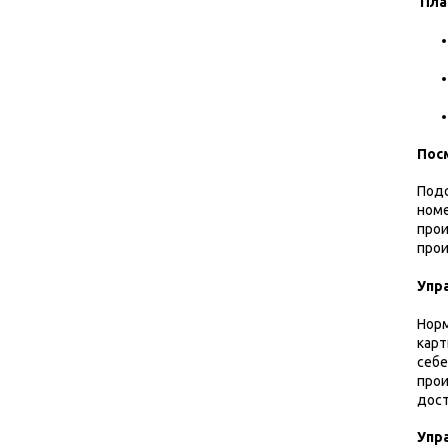
Пла
Пос
Подс
номе
прои
прои
Упр
Норм
карт
себе
прои
дост
Упр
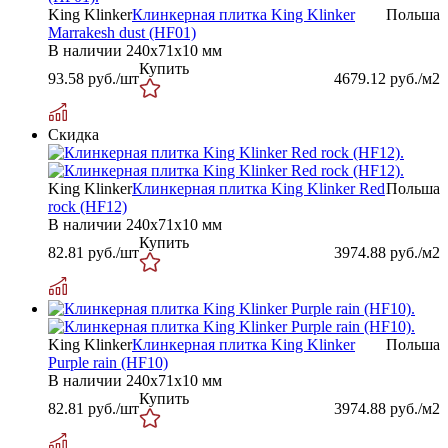
King Klinker
Клинкерная плитка King Klinker
Польша
Marrakesh dust (HF01)
В наличии
240х71х10 мм
Купить
93.58
руб./шт
4679.12
руб./м2
Скидка
King Klinker
Клинкерная плитка King Klinker Red
Польша
rock (HF12)
В наличии
240х71х10 мм
Купить
82.81
руб./шт
3974.88
руб./м2
King Klinker
Клинкерная плитка King Klinker
Польша
Purple rain (HF10)
В наличии
240х71х10 мм
Купить
82.81
руб./шт
3974.88
руб./м2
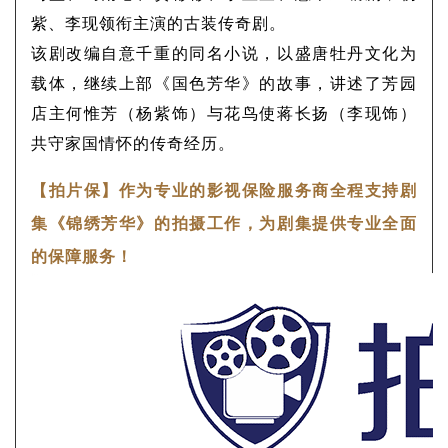
紫、李现领衔主演的古装传奇剧。
该剧改编自意千重的同名小说，以盛唐牡丹文化为
载体，继续上部《国色芳华》的故事，讲述了芳园
店主何惟芳（杨紫饰）与花鸟使蒋长扬（李现饰）
共守家国情怀的传奇经历。
【拍片保】作为专业的影视保险服务商全程支持剧
集《锦绣芳华》的拍摄工作，为剧集提供专业全面
的保障服务！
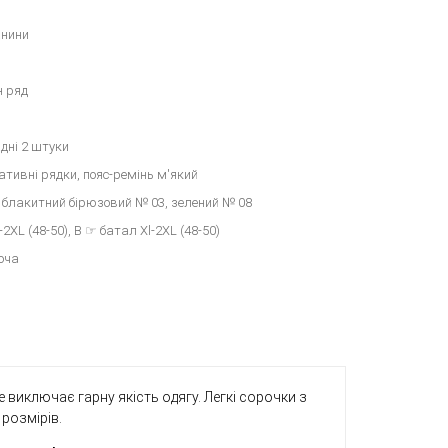
анини
н ряд
адні 2 штуки
ативні рядки, пояс-ремінь м'який
, блакитний бірюзовий № 03, зелений № 08
2XL (48-50), B ☞ батал Xl-2XL (48-50)
оча
виключає гарну якість одягу. Легкі сорочки з
 розмірів.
+++
- **To-do item**: Would you copy the records word for word, without any of their pictures?

- **Output of the task**:
Пла
Пос
Подс
номе
прои
прои
Упр
Норм
карт
себе
прои
дост
Упр
King Klinker
Клинкерная плитка King Klinker
Польша
Marrakesh dust (HF01)
В наличии
240х71х10 мм
Купить
93.58
руб./шт
4679.12
руб./м2
Скидка
King Klinker
Клинкерная плитка King Klinker Red
Польша
rock (HF12)
В наличии
240х71х10 мм
Купить
82.81
руб./шт
3974.88
руб./м2
King Klinker
Клинкерная плитка King Klinker
Польша
Purple rain (HF10)
В наличии
240х71х10 мм
Купить
82.81
руб./шт
3974.88
руб./м2
紫、李现领衔主演的古装传奇剧。
该剧改编自意千重的同名小说，以盛唐牡丹文化为
载体，继续上部《国色芳华》的故事，讲述了芳园
店主何惟芳（杨紫饰）与花鸟使蒋长扬（李现饰）
共守家国情怀的传奇经历。
【拍片保】作为专业的影视保险服务商全程支持剧
集《锦绣芳华》的拍摄工作，为剧集提供专业全面
的保障服务！
анини
н ряд
адні 2 штуки
ативні рядки, пояс-ремінь м'який
, блакитний бірюзовий № 03, зелений № 08
2XL (48-50), B ☞ батал Xl-2XL (48-50)
оча
виключає гарну якість одягу. Легкі сорочки з
 розмірів.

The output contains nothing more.